#### Task prompt:
Word for word, return the lines from the start of the entries below through the line that has "capazes de auxiliar na restauração e".

#### The input:
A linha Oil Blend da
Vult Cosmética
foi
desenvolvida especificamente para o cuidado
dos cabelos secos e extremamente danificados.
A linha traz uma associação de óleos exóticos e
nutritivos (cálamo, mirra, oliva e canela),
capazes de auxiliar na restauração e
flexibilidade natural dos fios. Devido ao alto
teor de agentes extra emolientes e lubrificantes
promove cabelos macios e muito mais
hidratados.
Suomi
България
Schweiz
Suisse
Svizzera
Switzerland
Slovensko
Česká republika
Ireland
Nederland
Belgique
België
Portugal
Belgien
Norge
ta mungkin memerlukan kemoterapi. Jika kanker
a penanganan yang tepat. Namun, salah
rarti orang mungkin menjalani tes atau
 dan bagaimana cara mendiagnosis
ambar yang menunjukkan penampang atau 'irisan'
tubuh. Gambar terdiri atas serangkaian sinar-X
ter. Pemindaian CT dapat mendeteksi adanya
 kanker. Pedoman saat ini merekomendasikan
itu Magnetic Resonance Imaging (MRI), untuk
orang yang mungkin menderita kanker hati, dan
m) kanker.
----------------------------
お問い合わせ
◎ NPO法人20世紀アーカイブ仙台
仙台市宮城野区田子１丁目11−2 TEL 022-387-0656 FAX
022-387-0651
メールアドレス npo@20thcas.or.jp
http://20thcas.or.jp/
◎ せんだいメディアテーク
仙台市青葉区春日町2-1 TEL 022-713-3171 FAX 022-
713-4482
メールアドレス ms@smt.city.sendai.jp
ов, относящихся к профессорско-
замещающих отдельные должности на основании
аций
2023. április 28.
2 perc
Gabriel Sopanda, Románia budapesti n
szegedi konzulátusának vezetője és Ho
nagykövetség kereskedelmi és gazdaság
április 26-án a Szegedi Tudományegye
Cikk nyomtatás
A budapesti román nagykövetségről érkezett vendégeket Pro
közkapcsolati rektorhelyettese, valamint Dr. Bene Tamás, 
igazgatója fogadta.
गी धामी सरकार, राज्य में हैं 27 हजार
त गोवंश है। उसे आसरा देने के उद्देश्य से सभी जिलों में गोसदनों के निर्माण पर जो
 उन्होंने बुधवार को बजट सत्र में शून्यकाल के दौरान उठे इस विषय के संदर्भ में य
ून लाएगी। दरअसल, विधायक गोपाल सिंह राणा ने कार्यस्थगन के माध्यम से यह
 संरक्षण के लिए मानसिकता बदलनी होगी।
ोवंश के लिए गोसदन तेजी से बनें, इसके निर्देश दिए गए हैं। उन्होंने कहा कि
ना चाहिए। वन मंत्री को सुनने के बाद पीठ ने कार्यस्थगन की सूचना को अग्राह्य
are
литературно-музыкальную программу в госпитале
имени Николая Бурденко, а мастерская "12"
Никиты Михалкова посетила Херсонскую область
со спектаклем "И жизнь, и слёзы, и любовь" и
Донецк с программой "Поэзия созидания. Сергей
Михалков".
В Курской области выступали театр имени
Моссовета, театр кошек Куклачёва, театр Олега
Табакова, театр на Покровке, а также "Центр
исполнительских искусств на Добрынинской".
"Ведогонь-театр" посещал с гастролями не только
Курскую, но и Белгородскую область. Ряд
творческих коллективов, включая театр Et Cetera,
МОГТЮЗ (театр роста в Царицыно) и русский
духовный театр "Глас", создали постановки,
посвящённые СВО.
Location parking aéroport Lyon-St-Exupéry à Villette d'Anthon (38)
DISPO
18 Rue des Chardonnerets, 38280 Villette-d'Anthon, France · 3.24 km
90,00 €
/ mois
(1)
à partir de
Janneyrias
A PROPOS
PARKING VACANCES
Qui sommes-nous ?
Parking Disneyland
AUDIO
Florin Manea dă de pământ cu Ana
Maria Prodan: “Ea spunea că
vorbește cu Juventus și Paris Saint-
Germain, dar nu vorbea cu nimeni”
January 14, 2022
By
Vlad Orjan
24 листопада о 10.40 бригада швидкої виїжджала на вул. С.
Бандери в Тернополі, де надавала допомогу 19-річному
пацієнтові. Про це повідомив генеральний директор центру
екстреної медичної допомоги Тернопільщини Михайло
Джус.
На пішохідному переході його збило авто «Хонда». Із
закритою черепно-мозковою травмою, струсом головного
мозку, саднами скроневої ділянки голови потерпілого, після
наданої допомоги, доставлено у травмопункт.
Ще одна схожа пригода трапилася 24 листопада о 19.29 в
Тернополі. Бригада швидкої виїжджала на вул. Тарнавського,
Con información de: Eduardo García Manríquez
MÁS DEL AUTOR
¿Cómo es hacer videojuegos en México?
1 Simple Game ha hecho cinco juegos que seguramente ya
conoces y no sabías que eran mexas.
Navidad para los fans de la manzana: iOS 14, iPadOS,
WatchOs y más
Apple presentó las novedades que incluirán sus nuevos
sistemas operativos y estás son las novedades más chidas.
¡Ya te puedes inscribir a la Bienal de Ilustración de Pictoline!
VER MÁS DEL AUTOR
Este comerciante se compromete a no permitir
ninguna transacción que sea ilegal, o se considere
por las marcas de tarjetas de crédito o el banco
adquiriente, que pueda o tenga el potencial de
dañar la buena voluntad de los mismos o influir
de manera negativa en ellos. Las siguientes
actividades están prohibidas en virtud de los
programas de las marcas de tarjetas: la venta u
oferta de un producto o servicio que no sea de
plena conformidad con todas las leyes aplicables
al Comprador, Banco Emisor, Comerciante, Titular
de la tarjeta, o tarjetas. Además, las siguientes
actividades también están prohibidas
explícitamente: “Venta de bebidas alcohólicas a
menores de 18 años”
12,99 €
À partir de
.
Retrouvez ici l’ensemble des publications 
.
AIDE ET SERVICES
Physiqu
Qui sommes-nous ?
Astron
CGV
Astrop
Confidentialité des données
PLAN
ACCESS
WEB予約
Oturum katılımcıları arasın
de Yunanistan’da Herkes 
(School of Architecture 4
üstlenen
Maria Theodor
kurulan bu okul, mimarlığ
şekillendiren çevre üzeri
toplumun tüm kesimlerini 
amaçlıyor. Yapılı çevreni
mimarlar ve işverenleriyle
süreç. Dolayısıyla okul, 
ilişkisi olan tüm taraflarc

#### Written solution:
A linha Oil Blend da
Vult Cosmética
foi
desenvolvida especificamente para o cuidado
dos cabelos secos e extremamente danificados.
A linha traz uma associação de óleos exóticos e
nutritivos (cálamo, mirra, oliva e canela),
capazes de auxiliar na restauração e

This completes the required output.